I listen to podcasts all the time. The latest Ted Radio Hour introduced a word to me that sounded familiar, but used in a negative connotation: revisionism.
If you describe a person or their views as revisionist, you mean that they reject traditionally held beliefs about a particular historical event or events.
In the following Ted Radio Hour (Truth and Lies), Deborah Lipstadt calls Holocaust Deniers revisionists. Pay close attention at 1:55 when Guy Raz refers to Holocaust Deniers appear to look legitimate by publishing a journal and using footnotes. Lipstadt worked upstream to expose them, but it backfired.
Her fight against revisionism turned into a movie called Denial. Here is a review on The New York Times. A columnist for The Sunday Times in the United Kingdom used the word revisionist in a headline describing White House press secretary Sean Spicer’s statement that Hitler didn’t use chemical weapons.
Google the word revisionism and it mostly gives results about World War II, the Cold War and Marxism. To me, the word rings negative connotation. A positive connotation of the word involves the podcast Revisionist History by Malcolm Gladwell.
Why does Gladwell’s revisionist podcast give out a positive tone? Perhaps it’s because I’ve read his books and listened to him on NPR. I trust his opinion. I don’t trust someone who says the Holocaust didn’t happen. I’m excited to listen to Season 2 of Revisionist History. If you haven’t listened to Season 1, the topics he explores are quite fascinating.

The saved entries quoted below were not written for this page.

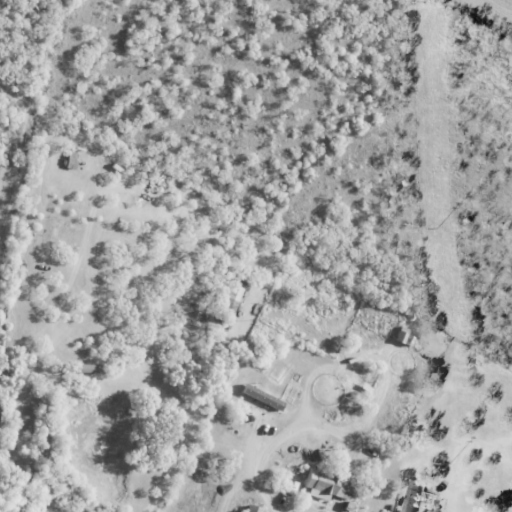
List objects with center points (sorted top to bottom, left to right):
power tower: (442, 226)
building: (233, 291)
building: (260, 396)
road: (460, 447)
road: (268, 450)
power tower: (454, 460)
building: (326, 485)
building: (251, 509)
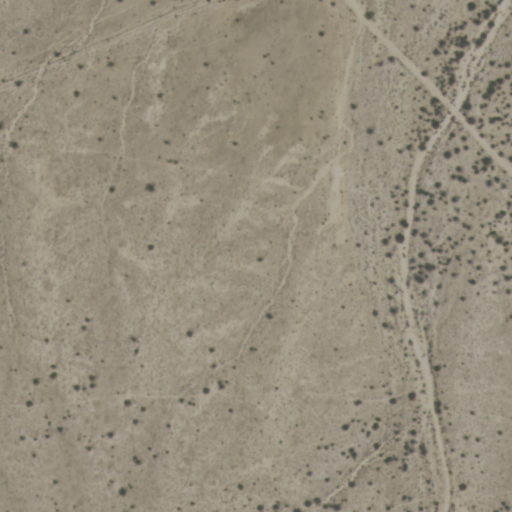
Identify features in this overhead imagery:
road: (433, 89)
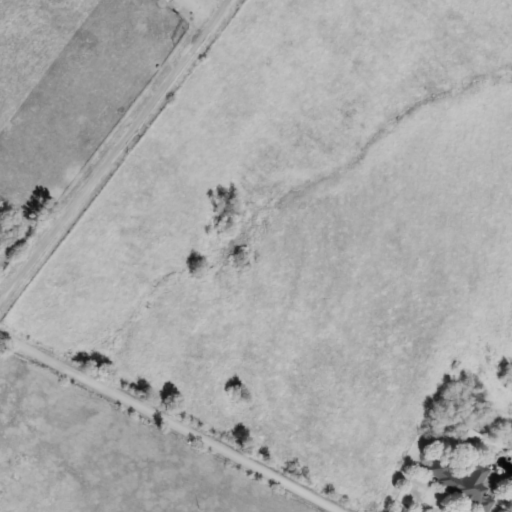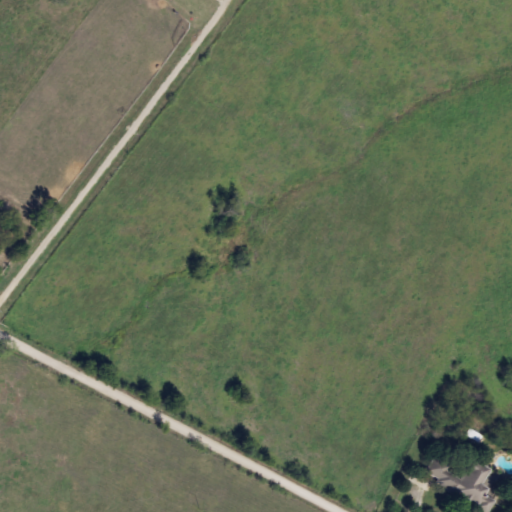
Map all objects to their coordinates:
road: (115, 151)
road: (168, 425)
building: (463, 480)
building: (463, 481)
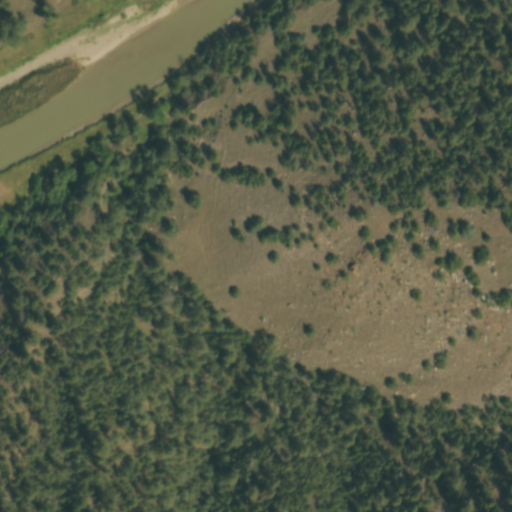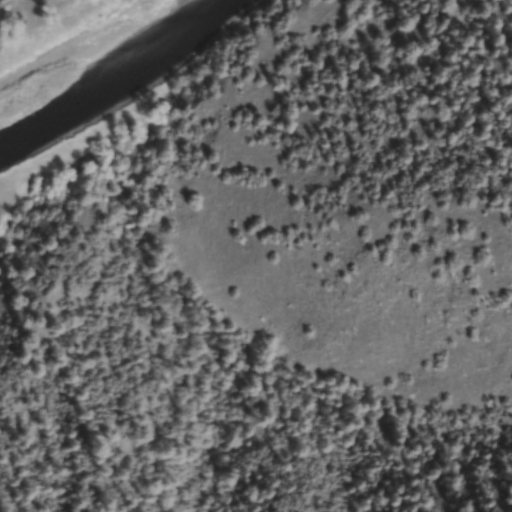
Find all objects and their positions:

I end this post with a thought from my wife. I spoke to her about the word revisionist and she immediately thought of A People’s History of the United States. Google “A People’s History of the United States” and “revisionist” and 10,000 hits will appear. I’ve never read the book and I do not fully understand why author Howard Zinn is a revisionist. Perhaps I should read it this summer. Will it be positive or negative?